Janeiro de 1999: a primeira revista abertamente voltada para o público gay do país produziu a capa icônica de Marcos André Batista Santos, o Vampeta, pentacampeão do mundo com a Seleção Brasileira de futebol em 2022. Estrela da edição, ele usou o cachê integralmente para revitalizar o Cinema Rio Branco – um dos mais antigos do Brasil.
O espaço da sétima arte fica na cidade de Nazaré, no Recôncavo Baiano, terra natal do ex-jogador. Fundado em 1927, o equipamento segue em funcionamento, mas em condições precárias. Com a baixa estrutura, o Rio Branco passou a abrir apenas para exibições públicas.
O Cinema Rio Branco pertenceu a uma das famílias mais tradicionais de Nazaré, os Ribeiro Soares. Entre as décadas de 1970 e 1990, o equipamento foi desativado diversas vezes por falta de manutenção e riscos à estrutura. No final de 1998, um dos restauradores do cinema pediu ajuda a Vampeta.
Hoje, o Rio Branco é administrado por uma das tias do ex-atleta, dona Beta Alves. Beta, que é de Salvador, mora na cidade desde 2000, quando foi para Nazaré gerenciar o cinema que passou a ser da família
“O restaurador, seu Uriel – que inclusive já faleceu –, procurou ele e pediu ajuda para consertar o telhado, que estava para cair. Nessa conversa, ele [Vampeta] descobriu que a Igreja Universal estava querendo comprar o espaço para abrir outra unidade, mas ele queria preservar o legado da cultura do local, que era um dos mais antigos do país. Então ele resolveu comprar”.
‘Chance de recuperar um patrimônio histórico’
Vampeta estava decolando na carreira. O volante estourou e ganhou notoriedade em 1993 e passou a jogar fora do Brasil já em 1994, quando construiu fama na Europa. Quatro anos depois ele voltou para o Brasil e foi campeão brasileiro duas vezes com o Corinthians: 1998 e 1999.

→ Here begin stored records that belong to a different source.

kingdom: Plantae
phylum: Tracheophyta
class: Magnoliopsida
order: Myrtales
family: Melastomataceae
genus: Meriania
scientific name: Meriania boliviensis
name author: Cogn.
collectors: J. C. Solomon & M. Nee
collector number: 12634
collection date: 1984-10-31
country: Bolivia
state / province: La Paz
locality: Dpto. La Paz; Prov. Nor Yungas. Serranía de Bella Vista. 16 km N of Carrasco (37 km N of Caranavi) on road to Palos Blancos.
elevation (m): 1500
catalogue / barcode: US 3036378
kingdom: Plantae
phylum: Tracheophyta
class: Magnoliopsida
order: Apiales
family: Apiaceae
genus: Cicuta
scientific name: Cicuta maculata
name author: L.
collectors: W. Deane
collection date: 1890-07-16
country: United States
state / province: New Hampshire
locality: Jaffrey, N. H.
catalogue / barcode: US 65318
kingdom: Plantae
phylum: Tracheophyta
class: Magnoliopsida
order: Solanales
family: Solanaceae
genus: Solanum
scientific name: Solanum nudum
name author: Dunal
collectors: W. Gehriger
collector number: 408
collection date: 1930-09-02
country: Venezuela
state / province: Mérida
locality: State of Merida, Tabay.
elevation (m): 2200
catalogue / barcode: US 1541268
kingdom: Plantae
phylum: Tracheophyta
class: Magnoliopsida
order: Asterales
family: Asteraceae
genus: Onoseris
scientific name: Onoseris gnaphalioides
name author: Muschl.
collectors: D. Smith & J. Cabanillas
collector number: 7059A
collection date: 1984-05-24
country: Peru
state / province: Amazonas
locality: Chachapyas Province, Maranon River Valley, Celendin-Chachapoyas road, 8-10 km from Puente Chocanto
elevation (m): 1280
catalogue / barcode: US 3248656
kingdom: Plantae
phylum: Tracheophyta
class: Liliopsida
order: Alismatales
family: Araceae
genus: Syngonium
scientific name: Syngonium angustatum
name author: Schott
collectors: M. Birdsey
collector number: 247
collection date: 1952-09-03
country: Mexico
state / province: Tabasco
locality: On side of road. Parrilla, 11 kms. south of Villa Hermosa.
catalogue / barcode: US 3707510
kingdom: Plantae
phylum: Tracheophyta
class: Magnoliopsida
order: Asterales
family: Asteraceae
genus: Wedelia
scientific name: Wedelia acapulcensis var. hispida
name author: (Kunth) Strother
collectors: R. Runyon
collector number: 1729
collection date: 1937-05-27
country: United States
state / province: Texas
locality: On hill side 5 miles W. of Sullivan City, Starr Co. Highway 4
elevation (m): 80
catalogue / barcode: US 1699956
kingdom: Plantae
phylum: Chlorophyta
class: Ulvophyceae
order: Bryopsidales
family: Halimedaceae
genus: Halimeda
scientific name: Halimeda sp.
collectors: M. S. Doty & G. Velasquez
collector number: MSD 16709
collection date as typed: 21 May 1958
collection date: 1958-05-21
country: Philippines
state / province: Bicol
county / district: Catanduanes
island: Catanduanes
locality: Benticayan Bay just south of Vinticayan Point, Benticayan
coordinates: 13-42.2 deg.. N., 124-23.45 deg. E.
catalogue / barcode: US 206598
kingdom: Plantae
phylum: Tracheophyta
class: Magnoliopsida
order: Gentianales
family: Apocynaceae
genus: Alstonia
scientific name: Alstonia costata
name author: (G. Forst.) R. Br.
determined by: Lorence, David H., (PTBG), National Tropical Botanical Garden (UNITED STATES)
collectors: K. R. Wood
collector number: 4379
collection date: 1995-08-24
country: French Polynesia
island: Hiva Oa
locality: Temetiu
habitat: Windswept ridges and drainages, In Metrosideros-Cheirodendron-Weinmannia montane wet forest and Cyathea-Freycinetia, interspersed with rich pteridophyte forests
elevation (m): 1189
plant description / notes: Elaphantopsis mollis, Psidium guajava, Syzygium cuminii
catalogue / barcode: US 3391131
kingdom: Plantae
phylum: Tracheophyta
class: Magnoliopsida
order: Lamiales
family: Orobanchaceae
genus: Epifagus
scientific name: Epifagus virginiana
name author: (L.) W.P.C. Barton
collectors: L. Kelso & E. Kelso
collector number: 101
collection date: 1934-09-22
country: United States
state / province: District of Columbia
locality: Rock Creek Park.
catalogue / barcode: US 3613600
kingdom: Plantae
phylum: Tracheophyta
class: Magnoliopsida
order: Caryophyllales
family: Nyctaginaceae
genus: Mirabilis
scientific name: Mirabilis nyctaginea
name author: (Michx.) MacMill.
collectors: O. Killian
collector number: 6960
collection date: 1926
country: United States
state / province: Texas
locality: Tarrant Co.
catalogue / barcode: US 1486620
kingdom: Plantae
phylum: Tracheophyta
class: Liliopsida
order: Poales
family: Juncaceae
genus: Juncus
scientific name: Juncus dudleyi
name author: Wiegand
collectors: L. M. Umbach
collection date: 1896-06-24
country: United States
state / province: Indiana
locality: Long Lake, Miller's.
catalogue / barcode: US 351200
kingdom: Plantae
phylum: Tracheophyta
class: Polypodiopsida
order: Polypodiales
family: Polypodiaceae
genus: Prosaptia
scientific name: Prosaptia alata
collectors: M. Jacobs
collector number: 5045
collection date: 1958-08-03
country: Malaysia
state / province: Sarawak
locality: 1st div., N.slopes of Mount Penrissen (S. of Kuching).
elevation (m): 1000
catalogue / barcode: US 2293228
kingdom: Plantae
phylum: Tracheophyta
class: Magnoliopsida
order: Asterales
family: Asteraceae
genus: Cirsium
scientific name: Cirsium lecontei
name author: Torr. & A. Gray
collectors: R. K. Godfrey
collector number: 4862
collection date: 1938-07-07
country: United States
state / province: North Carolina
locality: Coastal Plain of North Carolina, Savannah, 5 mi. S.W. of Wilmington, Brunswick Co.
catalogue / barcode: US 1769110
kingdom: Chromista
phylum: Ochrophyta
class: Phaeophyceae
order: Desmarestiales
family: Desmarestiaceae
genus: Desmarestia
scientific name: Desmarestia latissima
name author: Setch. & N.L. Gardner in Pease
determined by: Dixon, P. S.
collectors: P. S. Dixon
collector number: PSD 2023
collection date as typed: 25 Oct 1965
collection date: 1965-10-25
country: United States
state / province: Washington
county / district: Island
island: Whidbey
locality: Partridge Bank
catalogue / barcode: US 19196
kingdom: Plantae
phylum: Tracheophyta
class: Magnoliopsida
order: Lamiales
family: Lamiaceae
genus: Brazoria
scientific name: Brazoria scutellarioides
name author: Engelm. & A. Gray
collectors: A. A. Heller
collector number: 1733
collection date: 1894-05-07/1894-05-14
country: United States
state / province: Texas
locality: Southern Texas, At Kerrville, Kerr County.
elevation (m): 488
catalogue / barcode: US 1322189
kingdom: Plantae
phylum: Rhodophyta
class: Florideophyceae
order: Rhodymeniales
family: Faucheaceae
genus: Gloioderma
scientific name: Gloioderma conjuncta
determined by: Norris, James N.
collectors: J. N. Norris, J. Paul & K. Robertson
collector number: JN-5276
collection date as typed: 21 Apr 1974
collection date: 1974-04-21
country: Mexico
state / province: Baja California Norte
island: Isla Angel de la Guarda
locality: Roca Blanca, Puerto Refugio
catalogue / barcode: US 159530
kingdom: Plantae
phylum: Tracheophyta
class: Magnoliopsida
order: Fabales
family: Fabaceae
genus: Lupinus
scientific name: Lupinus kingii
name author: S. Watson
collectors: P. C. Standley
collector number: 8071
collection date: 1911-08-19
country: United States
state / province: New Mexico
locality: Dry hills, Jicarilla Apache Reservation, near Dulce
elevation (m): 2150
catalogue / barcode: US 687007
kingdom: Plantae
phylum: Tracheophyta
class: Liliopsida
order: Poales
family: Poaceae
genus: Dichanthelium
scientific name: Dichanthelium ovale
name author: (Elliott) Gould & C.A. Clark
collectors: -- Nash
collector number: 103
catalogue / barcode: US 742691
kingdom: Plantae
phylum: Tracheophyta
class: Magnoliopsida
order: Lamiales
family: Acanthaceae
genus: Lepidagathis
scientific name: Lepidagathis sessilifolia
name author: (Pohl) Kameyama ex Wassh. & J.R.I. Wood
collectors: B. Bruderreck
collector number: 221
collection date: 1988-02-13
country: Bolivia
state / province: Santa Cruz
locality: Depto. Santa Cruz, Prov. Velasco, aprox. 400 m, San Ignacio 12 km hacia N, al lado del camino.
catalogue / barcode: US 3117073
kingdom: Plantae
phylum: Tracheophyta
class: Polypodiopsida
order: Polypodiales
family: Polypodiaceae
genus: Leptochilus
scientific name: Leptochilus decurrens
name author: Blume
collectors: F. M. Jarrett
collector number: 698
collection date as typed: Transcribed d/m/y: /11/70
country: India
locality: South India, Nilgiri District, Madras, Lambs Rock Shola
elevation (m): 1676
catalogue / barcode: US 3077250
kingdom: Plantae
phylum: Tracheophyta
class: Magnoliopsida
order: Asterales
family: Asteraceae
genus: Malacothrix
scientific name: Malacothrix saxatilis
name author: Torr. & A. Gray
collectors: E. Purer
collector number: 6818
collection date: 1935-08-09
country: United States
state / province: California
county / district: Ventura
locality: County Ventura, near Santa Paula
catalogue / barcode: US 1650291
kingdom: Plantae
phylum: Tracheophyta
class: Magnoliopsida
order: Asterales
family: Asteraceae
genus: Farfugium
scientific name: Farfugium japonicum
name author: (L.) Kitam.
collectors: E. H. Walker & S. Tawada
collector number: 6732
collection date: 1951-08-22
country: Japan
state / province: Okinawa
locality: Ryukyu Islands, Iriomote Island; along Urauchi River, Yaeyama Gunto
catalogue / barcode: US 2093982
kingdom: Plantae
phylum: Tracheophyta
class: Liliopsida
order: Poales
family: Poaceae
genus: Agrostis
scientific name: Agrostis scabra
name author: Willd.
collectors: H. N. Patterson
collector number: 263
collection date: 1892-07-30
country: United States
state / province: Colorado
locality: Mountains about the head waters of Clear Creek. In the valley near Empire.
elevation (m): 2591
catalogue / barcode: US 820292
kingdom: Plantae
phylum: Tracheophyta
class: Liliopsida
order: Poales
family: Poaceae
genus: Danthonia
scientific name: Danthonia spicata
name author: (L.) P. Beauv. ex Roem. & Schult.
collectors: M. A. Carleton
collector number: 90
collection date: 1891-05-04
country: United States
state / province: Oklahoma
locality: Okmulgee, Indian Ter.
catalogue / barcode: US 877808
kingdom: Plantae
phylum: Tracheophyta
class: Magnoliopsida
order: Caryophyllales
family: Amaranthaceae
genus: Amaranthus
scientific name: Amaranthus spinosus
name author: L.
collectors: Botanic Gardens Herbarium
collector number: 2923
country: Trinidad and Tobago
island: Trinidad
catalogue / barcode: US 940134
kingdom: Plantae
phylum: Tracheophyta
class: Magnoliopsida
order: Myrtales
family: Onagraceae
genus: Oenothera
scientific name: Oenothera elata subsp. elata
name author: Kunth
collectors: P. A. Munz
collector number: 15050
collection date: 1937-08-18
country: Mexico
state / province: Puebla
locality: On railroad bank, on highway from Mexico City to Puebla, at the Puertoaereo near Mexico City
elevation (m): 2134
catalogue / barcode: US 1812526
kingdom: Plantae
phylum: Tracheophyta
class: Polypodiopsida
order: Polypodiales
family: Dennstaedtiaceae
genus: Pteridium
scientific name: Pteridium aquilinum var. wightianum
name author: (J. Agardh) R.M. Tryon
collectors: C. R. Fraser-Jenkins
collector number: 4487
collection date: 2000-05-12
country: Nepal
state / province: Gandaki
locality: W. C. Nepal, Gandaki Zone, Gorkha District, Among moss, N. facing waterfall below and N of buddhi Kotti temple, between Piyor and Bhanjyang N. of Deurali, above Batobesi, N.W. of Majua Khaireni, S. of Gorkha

Com a notoriedade, surgiu o convite para a revista. Sem vergonha da própria nudez, Vampeta aproveitou a oportunidade para usar o cachê de R$ 80 mil e recuperar o Cinema Rio Branco, como ele mesmo explicou
“Quando surgiu a proposta de sair na revista, e era uma proposta muito boa, o dinheiro foi para a restauração do cinema. Eu gosto de cinema para caramba mesmo. Na época foi uma chance de recuperar um patrimônio histórico, mas também de construir um patrimônio, porque o cinema me pertence também”, destacou Vampeta.
“No total eu investi quase R$ 500 mil para revitalizar. Eu restaurei o cinema todo com recursos próprios, com meu salário de jogador”.
“Durante três anos eu fiquei na luta, depois entreguei para minhas tias administrarem, porque eu não tinha como ficar lá. Elas, tia Beta e Edna, sempre que tocaram os projetos do cinema, sempre foi tudo feito através delas, e eu agradeço muito”, disse o ex-atleta.
A admiração por Beta é mútua. A tia de Vampeta é muito orgulhosa da decisão do neto, tomada para salvar o maior patrimônio cultural da cidade de Nazaré.
“Aquela atitude dele foi uma atitude desesperada, ele chegou a ser condenado por algumas pessoas por ter posado nu, só que não sabem que o cachê foi usado todinho para o cinema. É um patrimônio histórico muito importante, mas que requer muito recurso”, ponderou Beta.
Reabertura e necessidade de nova restauração
Depois da compra do cinema, foram três anos de restauração até que o cinema tivesse condições de ser reinaugurado e aberto ao público, como explica Beta.
“A reforma foi comandada por Uriel, então ele queria fazer realmente tudo perfeito, como era no tempo de antigamente. Foi feito tudo minuciosamente. Em 2006, ele [Uriel] decidiu que não iria mais dar conta do cinema, então pediu para que eu entregasse as chaves à prefeitura. Só que eu não deixei, porque administração pública sempre muda. Eu tomei a frente e continuo na administração”.
Em 2007 houve a última reforma e, desde então, o Cinema Rio Branco mantém as portas abertas apenas para exibições destinadas aos estudantes de escolas públicas – a exemplo da apresentação do documentário ‘Bicentenário da Independência: heróis e heroínas da liberdade’, da Rede Bahia.
Sem patrocínio, a administração do cinema precisa de apoio financeiro para restaurar a estrutura e manter o equipamento em funcionamento.
“A gente está precisando de apoio principalmente pelo estado físico do cinema, a parte estrutural mesmo. Tem que trocar telhado, reparar paredes, fazer muita coisa. Um monumento desse, em qualquer outro canto, seria bem mais valorizado. A história no cinema jamais pode ser destruída”.